The Canadians Are Stealing Our Poles!

Ironic piece on BBC Radio 4’s iconic breakfast programme “Today” earlier this week.  Apparently, the Canadians are making a push to attract Polish workers in the UK to Canada.  They’re seen as hard-working and reliable, the sort of workers who could benefit the Canadian economy.

I say ironic because there are plenty of saddos in this country who have decried the Poles, the “they’re taking our jobs” brigade – completely ignoring the fact the Poles are doing many of the jobs our own indolent workers won’t take on.  But it’s the reason the Canadians want “our” Poles that most intrigues me – the idea that it’s because they’re such good workers.

First of all, are they?  The answer, from what I can gather, is Yes.  I’ve seen programme after programme on UK TV in which employers explain what good employees the Poles in this country are: punctual, polite, well-educated and hard-working.  I don’t think there’s any doubt the vast majority of Polish workers in UK behave in this way, and that’s why they have built a solid reputation for themselves and fitted into UK society remarkably smoothly (despite the best efforts of the likes of “Migration Watch”).

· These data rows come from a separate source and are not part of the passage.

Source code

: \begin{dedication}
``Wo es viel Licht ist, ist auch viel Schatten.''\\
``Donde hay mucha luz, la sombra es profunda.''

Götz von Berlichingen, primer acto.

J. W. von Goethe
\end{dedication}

But but but: are all Polish workers built in the same way?  In Polska Dotty I devote a chapter to this topic, entitled “Work and Entrepreneurs”.  The clue is in the title, because I found, paradoxically, at once a tremendous entrepreneurial spirit in Poland as well as great apathy amongst many workers.  I’m sure it’s more complicated than this, but I put a lot of the apathy down to Poland’s difficult past – particularly its recent Communist subjugation – when for most ordinary workers working hard only contributed the fruits of your labour to the ruling Nomenklatura.

Therefore Brits should not travel to Poland expecting all workers there to be as enthusiastic as the Poles they have encountered in UK.  Rather, I agree with the consensus view of the guests on the Today programme that, as with many peoples, it’s the individuals who make the positive move to travel abroad in search of work who are predisposed to being, for the greater part, determined and diligent.  All of which means that, actually, the Canadians are no mugs enticing Polish workers to their shores.  However, they’re doing a great job here, thank you very much – to their own benefit as well as that of this country.  So we don’t want them to go, and say to the Canadians: Leave our Polish Workers Alone!